With practice and review, such things become second nature, and some choices can be left to muscle memory. With repeated practice, the camera can become an extension of the photographer. Natural in hand and when brought to the eye – familiar and used without breaking concentration. Finding this comfort with the camera is made easier when beginning by choosing 1 camera and 1 fixed focal length. Familiarity with a camera avoids any fruitless search for dials or settings in the heat of the moment. Sticking to 1 focal length, the boundaries of the frame become instinctive. Even without the camera, I can intuit a 50mm frame.

As those rhetorical 10,000 worst photographs are slowly spent, so much can be learned by experimenting and practising on the street. Take chances, make bad photographs, if only to see the limits, or lack thereof, of a certain idea. There is no substitute for being present, with an innate curiosity watching life unfold and releasing the shutter when something feels interesting. Though it can be tempting to stick to areas of the city where success has been found, overcome that temptation to push outside the comfort zone and mix those happy hunting grounds with new horizons.

Growing Confidence

A crowd scene on Glasgow's Buchanan Street. In sudden rain, a lady with a hood up walks past a newspaper seller who's board reads "53M Pounds Bid to Stop Floods". In the background, there is a street sign reading "Bath Street".
Glasgow, Scotland. 2008

A vital benefit of practice I have found is growing confidence that pushes me out of periods of imposter syndrome. I have some experience and yet, I still find myself struggling with the fear of not being good enough, or a fear of confrontation. These anxieties are more pronounced when I have had a longer break from making photographs. After some afternoons out in the city, pushing myself to stretch the elastic of my comfort zone, I find the practice has given me back the confidence that leaked out, like the air from a bicycle tyre.

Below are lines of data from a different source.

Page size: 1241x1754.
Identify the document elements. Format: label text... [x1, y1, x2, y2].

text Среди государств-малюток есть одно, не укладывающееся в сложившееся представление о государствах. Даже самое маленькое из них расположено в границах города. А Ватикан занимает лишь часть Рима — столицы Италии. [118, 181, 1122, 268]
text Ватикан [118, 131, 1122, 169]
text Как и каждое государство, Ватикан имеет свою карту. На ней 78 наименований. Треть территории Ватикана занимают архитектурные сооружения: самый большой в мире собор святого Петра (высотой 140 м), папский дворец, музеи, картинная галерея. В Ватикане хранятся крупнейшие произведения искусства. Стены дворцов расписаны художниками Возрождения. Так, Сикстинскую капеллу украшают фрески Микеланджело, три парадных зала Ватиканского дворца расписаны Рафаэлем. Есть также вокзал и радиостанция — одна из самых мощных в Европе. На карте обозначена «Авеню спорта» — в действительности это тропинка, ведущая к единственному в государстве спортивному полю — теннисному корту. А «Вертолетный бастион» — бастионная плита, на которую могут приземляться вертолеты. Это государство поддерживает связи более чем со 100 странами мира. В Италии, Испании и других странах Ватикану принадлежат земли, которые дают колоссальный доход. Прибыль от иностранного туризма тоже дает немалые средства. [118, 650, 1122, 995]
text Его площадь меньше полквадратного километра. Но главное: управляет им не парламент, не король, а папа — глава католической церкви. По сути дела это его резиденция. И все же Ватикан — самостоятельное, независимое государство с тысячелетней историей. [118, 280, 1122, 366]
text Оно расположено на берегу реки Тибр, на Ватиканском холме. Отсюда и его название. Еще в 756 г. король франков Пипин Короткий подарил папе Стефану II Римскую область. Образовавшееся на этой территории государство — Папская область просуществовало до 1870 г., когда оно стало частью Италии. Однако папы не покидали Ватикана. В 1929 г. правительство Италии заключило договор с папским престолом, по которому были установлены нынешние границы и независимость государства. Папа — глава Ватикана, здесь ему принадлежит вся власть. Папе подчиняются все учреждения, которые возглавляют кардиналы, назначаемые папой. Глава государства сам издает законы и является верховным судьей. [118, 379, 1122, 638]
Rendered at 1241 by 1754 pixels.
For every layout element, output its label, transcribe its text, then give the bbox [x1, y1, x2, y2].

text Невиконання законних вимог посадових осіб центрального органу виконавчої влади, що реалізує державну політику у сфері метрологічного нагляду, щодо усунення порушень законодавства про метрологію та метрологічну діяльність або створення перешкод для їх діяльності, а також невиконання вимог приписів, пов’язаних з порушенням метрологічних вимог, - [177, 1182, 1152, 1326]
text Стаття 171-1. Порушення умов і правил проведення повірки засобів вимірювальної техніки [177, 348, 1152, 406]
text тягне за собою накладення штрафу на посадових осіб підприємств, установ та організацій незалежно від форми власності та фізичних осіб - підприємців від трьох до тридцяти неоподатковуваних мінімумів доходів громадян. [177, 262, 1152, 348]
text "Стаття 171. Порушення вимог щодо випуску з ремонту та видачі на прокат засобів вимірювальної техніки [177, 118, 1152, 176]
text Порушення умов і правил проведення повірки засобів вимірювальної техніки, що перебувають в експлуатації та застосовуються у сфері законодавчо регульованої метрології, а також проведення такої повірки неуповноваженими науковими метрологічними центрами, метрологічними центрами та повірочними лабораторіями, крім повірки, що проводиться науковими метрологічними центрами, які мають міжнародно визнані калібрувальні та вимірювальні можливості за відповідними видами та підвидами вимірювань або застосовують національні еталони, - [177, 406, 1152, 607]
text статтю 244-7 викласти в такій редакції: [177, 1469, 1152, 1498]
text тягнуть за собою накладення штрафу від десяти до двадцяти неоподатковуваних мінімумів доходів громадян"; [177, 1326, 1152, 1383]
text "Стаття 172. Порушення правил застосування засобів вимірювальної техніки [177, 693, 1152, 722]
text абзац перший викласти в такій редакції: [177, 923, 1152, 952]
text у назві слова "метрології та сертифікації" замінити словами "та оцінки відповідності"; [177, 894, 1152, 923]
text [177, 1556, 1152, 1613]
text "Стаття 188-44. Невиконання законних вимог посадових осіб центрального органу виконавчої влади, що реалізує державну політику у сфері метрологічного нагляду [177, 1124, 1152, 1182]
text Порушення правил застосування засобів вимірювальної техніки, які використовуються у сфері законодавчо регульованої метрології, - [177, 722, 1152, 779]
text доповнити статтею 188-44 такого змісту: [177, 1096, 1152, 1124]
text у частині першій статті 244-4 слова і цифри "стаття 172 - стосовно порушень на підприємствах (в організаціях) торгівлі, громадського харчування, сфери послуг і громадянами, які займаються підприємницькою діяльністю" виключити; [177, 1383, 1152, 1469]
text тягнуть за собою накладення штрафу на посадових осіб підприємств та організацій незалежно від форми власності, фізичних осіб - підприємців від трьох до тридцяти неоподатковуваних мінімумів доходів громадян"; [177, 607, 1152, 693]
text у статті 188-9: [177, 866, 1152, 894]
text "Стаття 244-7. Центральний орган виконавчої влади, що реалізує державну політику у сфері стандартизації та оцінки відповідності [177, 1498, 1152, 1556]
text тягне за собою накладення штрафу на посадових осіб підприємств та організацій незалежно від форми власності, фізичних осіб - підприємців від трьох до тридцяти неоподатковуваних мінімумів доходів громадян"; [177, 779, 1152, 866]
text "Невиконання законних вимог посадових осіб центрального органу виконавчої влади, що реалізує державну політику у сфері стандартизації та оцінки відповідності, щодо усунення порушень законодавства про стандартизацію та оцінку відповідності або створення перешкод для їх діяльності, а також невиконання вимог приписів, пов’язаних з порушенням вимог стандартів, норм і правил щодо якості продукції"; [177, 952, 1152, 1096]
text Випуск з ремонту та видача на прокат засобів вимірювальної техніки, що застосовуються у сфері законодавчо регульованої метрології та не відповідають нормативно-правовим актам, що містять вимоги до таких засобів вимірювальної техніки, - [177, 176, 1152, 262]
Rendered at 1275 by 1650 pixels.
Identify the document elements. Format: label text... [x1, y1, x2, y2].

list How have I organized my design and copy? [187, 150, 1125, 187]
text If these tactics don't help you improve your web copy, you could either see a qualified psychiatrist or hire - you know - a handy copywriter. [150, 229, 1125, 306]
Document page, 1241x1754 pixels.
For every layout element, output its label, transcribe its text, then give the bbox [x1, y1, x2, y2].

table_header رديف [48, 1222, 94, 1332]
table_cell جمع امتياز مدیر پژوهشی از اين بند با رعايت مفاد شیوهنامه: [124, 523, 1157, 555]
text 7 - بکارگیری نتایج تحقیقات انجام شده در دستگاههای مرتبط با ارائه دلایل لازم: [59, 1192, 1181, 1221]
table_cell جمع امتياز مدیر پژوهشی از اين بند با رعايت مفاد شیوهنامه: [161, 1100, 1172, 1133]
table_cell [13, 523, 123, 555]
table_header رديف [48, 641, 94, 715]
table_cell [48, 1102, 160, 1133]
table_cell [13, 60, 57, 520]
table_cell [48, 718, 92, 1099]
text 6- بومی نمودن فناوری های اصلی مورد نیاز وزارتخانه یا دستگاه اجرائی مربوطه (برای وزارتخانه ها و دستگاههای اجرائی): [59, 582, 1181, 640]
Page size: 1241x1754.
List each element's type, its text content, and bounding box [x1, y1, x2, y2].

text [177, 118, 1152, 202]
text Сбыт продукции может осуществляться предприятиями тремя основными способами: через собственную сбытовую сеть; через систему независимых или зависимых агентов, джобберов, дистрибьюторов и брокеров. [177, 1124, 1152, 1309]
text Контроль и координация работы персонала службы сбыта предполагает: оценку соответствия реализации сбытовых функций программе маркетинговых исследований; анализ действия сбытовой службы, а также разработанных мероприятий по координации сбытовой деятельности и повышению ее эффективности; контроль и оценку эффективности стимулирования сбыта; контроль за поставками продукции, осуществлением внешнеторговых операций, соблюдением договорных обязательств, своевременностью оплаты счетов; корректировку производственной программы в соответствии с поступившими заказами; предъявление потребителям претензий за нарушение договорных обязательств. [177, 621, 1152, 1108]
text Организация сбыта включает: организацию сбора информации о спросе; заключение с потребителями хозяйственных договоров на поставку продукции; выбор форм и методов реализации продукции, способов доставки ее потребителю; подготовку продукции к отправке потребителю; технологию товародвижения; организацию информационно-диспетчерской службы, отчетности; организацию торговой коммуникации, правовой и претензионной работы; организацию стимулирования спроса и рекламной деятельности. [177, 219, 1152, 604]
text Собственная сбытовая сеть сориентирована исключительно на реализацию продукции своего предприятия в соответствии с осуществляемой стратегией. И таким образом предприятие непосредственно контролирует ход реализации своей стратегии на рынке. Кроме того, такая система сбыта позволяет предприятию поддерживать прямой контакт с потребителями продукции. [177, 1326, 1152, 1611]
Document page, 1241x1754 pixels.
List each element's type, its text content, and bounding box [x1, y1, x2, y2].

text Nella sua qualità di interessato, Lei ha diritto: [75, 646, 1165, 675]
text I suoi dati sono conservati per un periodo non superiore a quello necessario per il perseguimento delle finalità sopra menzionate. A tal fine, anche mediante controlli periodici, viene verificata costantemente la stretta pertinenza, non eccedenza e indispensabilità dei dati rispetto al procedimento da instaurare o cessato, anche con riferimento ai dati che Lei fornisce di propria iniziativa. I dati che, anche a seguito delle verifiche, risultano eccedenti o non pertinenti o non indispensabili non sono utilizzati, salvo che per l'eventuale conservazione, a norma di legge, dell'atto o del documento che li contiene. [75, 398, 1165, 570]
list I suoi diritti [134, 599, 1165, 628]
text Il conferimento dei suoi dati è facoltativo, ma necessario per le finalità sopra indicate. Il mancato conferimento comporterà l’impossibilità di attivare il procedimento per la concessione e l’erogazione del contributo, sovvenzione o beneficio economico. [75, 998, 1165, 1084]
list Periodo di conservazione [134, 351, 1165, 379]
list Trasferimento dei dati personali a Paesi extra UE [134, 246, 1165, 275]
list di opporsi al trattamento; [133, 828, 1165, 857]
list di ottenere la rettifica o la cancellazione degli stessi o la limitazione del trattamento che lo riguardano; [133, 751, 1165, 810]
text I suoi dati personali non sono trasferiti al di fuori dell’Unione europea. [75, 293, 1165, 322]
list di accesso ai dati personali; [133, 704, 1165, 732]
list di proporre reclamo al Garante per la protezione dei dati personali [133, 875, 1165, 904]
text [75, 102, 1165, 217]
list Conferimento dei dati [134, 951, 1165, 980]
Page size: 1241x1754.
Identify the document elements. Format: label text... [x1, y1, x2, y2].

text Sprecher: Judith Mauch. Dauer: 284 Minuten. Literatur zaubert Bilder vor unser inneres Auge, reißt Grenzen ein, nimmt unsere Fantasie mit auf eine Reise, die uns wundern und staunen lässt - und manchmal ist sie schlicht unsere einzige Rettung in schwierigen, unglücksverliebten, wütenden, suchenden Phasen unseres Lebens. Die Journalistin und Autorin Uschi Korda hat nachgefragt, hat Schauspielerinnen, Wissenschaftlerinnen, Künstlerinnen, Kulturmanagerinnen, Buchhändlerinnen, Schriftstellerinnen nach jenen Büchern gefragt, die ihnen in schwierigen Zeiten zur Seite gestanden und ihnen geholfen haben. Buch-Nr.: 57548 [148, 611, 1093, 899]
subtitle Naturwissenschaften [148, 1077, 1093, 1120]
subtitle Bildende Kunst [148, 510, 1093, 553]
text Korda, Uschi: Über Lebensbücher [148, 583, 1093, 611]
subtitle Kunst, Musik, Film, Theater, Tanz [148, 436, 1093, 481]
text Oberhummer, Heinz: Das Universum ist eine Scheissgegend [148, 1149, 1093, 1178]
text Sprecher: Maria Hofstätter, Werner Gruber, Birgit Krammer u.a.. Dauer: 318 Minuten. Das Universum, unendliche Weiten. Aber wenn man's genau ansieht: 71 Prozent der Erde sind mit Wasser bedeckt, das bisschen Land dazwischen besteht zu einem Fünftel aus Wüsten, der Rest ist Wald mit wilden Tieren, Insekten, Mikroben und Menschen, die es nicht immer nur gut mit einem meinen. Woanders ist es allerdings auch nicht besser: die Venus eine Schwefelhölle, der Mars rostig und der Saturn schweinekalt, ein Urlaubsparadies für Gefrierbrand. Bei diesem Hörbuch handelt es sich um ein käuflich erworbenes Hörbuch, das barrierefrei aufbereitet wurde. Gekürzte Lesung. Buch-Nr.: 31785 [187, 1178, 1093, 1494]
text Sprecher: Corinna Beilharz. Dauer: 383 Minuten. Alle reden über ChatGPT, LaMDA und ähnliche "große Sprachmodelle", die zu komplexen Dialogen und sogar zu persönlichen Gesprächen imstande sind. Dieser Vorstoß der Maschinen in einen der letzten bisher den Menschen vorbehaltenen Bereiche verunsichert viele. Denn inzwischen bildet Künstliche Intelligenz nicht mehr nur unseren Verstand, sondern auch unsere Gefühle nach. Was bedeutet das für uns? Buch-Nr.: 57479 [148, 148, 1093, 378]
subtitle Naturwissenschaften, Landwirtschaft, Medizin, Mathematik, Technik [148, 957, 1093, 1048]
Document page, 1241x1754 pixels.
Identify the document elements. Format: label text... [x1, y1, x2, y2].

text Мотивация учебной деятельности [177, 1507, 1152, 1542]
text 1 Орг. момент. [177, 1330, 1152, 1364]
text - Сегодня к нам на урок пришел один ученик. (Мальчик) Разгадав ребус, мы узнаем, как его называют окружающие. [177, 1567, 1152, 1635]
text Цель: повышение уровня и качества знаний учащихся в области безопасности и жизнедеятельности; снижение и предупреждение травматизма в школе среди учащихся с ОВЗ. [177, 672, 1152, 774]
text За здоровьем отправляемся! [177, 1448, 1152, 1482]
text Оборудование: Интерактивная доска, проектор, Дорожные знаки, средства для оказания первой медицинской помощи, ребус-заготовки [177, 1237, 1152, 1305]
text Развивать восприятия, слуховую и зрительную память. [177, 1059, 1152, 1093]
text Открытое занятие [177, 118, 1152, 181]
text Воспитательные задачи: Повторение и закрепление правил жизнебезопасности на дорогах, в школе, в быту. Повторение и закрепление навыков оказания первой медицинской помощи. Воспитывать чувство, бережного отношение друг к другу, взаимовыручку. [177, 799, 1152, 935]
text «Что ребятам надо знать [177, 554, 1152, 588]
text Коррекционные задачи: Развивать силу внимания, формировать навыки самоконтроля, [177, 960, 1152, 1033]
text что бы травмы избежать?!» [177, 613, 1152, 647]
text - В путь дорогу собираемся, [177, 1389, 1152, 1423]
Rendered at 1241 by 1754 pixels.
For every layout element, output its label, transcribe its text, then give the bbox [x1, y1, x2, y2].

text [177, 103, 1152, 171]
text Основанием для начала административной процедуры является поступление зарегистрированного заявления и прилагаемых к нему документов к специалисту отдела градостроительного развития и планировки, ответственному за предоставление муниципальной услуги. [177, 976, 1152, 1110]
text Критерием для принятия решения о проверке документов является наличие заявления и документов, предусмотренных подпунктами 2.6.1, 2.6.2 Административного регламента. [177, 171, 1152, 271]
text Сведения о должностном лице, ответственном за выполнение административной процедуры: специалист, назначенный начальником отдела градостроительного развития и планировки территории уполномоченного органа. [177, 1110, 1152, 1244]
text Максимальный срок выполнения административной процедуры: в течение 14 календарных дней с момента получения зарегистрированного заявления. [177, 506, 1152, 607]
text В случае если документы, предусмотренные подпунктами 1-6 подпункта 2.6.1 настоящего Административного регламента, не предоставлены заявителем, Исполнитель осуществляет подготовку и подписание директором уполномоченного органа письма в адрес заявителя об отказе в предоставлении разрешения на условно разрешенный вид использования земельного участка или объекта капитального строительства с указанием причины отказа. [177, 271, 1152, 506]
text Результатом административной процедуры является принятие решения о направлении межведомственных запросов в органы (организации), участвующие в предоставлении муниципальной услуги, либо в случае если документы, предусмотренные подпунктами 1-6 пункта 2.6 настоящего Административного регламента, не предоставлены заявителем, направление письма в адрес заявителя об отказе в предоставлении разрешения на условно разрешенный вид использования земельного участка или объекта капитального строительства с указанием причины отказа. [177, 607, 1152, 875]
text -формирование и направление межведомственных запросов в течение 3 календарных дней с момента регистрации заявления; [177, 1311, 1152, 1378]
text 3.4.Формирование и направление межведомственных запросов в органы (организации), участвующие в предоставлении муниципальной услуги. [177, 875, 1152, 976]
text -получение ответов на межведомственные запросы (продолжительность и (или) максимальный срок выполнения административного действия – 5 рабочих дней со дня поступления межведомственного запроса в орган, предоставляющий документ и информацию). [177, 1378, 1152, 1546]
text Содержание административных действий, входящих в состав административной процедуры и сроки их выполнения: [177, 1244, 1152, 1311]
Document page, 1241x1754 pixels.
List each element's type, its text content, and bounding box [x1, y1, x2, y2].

It would be silly to imagine that a camera can be left on the shelf for months, and then the rusty street photographer can hit the ground running. With some experience, and a hiatus of over a decade, I can say without fear of contradiction that this isn’t the case. Street photography does take some figurative warming up. I would say it took about a year for me to exceed the level I had left behind before moving to Poland.

In microcosm, this works in much the same way on a daily basis. While it may happen, I don’t expect to make my best photographs immediately upon leaving the flat. It can take some time to build momentum and to find the rhythms of the street. Somedays it is easier than others. One afternoon it may be chaotic, on another it can be prosaic. Finding and matching that pace can take a little practice.

Directions?

This feels like a lot to return to the simple truism that to get to Carnegie Hall, it takes practice. Or in the case of street photography, we can think of the alliterative words of Magnum photographer, Bruce Davidson when he described what it takes to make a great photograph: Passion, persistence, patience, and, I would add, practice.